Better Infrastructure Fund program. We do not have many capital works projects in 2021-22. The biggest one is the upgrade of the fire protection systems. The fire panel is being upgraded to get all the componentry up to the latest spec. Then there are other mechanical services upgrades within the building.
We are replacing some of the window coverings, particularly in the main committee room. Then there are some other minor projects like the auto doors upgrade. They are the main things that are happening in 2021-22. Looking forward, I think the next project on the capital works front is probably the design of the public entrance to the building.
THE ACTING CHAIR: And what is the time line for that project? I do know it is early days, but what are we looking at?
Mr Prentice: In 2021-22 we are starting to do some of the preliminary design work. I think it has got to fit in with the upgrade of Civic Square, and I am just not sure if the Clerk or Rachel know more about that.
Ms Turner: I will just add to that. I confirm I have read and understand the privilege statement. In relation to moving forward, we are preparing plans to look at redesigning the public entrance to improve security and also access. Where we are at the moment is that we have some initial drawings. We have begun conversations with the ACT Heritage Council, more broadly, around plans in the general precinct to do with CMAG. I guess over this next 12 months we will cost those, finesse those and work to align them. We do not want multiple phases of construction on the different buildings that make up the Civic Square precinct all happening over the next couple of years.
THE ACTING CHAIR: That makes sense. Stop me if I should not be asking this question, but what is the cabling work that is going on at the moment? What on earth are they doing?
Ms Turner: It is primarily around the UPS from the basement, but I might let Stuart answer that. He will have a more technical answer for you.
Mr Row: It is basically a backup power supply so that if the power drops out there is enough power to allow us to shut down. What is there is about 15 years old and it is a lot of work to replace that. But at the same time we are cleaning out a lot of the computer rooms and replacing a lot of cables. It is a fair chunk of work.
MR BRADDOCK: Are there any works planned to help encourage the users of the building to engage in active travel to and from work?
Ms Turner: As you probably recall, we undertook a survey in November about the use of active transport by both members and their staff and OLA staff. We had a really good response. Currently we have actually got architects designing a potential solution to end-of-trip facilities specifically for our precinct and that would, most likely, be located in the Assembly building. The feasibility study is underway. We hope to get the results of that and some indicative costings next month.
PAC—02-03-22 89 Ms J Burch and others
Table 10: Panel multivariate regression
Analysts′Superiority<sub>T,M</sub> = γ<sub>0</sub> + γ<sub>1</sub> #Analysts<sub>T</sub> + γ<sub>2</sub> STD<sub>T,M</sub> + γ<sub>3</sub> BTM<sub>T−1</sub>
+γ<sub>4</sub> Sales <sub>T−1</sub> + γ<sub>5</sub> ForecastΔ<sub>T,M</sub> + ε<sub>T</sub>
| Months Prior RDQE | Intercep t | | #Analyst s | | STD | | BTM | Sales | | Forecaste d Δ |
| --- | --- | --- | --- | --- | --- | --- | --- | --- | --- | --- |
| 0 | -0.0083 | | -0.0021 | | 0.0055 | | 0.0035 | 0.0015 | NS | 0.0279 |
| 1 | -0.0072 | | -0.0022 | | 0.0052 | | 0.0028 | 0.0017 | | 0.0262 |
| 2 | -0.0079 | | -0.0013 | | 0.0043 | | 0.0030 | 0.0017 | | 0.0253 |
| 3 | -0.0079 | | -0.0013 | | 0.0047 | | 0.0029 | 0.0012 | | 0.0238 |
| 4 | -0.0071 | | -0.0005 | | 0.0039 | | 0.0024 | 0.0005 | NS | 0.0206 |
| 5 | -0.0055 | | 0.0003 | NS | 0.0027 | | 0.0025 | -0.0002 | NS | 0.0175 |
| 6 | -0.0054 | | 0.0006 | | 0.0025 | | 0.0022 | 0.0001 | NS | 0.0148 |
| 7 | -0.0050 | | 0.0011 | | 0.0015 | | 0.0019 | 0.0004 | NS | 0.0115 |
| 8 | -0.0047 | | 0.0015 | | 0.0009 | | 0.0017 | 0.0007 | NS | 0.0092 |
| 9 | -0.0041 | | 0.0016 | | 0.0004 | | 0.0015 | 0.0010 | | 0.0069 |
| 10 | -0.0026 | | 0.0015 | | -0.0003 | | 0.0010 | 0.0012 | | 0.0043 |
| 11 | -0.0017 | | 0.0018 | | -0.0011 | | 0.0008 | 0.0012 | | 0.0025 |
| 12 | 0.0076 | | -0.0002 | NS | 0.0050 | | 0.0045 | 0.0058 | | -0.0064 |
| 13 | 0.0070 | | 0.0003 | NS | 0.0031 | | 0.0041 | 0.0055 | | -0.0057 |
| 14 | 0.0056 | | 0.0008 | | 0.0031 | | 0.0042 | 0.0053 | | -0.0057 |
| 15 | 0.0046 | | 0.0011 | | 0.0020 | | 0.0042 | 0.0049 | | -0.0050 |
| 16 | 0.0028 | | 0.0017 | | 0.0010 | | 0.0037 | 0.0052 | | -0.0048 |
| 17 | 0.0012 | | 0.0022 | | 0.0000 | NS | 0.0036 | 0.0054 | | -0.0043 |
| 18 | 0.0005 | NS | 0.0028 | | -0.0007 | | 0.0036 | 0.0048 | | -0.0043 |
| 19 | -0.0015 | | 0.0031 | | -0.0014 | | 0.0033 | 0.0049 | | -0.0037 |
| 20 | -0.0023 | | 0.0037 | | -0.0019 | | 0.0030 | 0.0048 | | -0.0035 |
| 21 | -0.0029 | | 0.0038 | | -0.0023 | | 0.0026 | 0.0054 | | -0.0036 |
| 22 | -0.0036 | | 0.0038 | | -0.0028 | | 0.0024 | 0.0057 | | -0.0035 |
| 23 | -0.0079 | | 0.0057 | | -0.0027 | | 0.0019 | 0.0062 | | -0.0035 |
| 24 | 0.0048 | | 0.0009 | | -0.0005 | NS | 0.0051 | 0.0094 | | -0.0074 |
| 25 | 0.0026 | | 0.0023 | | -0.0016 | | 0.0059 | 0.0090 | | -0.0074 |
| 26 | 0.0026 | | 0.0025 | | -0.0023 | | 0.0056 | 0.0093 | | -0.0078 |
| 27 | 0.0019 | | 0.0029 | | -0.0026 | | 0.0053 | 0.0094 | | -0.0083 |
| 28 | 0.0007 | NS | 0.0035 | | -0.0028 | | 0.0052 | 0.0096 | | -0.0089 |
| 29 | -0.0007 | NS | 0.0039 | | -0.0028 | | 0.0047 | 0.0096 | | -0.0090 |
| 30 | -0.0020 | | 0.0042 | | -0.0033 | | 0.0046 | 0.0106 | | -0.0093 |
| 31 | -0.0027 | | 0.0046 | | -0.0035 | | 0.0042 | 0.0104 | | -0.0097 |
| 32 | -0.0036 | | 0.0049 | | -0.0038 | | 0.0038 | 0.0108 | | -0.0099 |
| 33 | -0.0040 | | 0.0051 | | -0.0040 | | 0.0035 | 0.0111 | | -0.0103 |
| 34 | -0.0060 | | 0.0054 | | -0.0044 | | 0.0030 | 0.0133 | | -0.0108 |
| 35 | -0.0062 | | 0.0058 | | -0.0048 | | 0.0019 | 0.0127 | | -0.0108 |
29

Problem description: Look above for the line containing "0.0106 | | -0.0093 |", then transcribe it and all lines after it through the last, exactly and with nothing else.

Reply to the exercise:
| 30 | -0.0020 | | 0.0042 | | -0.0033 | | 0.0046 | 0.0106 | | -0.0093 |
| 31 | -0.0027 | | 0.0046 | | -0.0035 | | 0.0042 | 0.0104 | | -0.0097 |
| 32 | -0.0036 | | 0.0049 | | -0.0038 | | 0.0038 | 0.0108 | | -0.0099 |
| 33 | -0.0040 | | 0.0051 | | -0.0040 | | 0.0035 | 0.0111 | | -0.0103 |
| 34 | -0.0060 | | 0.0054 | | -0.0044 | | 0.0030 | 0.0133 | | -0.0108 |
| 35 | -0.0062 | | 0.0058 | | -0.0048 | | 0.0019 | 0.0127 | | -0.0108 |
29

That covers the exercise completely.